A francesa Colette, sensualista antes de qualquer “erotismo”; bissexual assumida antes de todo e qualquer modismo GLS; e feminista antes de todo e qualquer feminismo, reinou, alguma vez tirânica e equívoca, sobre a cena intelectual da primeira metade do século passado. A introduzir nos “tempos modernos” que se insinuavam, uma avalanche de escândalos.
Nascida no interior da França, conquistou logo a cosmopolita Paris não só com sua arrogância, inusual em “emigrados”, como sobretudo por seu talento – múltiplo, “midiático”, surpreendente. Escritora, atriz, repórter, ensaísta, foi a primeira crítica de cinema da história, com sua célebre coluna na revista Film.
Ao ganhar o Nobel em 1952, François Mauriac se desculpou com ela ao telefone, considerando-se, face ao brilho da “divine” Colette, não merecedor da honraria. Idolatrada e odiada, era escritora prolífica, embora confessasse que não gostava de escrever. “Eu não gosto de escrever. Não só não gosto de escrever, como gosto principalmente de não escrever” – fazia blague.
Nascida Claudine, Colette já começa causando espécie ao adotar para si o sobrenome feminino por excelência, do pai. E sob o signo de tal patronímico, se torna universalmente conhecida como escritora. Está visto que não é pretensão destas linhas resenhar aqui o irresenhável. O livro de Kristeva é um monumento ao saber.
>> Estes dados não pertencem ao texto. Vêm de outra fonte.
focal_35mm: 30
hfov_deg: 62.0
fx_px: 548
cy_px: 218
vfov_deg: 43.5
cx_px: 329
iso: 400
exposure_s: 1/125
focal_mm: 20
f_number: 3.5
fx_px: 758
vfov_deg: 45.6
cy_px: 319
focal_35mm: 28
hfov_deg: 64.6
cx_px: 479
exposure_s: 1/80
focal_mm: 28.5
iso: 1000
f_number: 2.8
Complexo é o mergulho na personalidade de uma escritora que ousou, mais do que reinventar a literatura de seu tempo, afrontar, pela via do “prazer sensual” em amplo sentido, o belicismo de um século que, a par do progresso científico, se revela canhestro e selvagem.
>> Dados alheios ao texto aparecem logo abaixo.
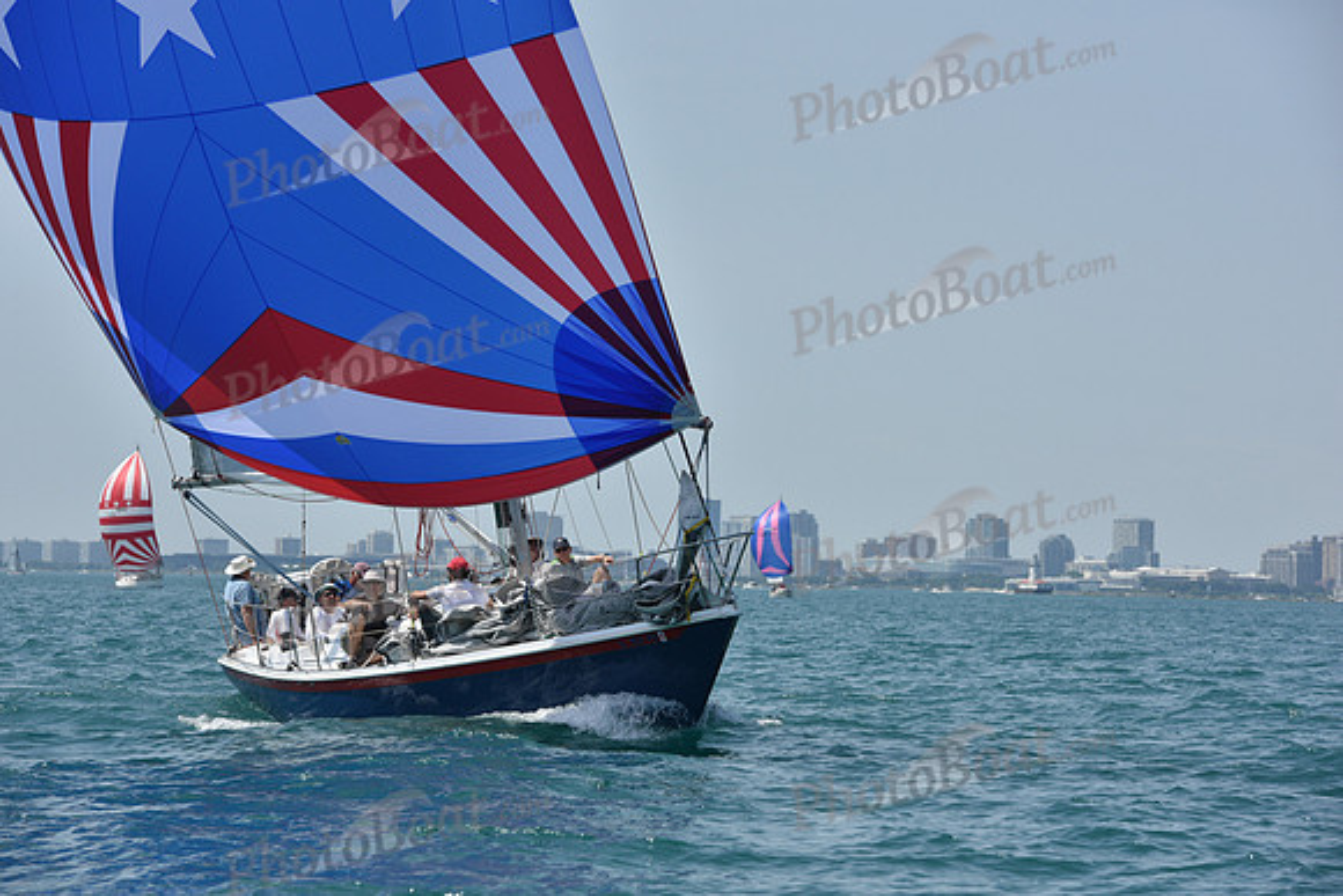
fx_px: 5597
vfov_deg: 9.2
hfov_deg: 13.7
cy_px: 448
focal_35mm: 150
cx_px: 672
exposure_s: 1/1250
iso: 250
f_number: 9
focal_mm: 150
Não pouca coisa para uma interiorana que se autodefinia a homenagear a inenarrável mãe Sidonie (a também célebre Sidô) com todas as letras: “Eu sou filha de uma mulher que em uma regiãozinha obscura abriu sua casa de vilarejo aos gatos errantes, aos vagabundos e às criadas grávidas”.
Deu no que deu. Com seus exotismos pessoais, a mordacidade não pequena e o invariável brilho, Colette chegou a escandalizar o então provinciano Hemingway que, no clássico Paris é uma festa, traça dela perfil antológico.
Colette e seus gatos, inúmeros, a escrever deitada, a viver deitada, a sacudir o mundo recostada em seus travesseiros de penas de ganso no concorrido endereço parisiense de Beaujolois. De Gide a Sartre não houve quem a ela não se curvasse, no mais notório beija-mão da história recente de nossa cultura.
Tem razão Julia Kristeva: Colette inventou um alfabeto e este alfabeto se chama mulher.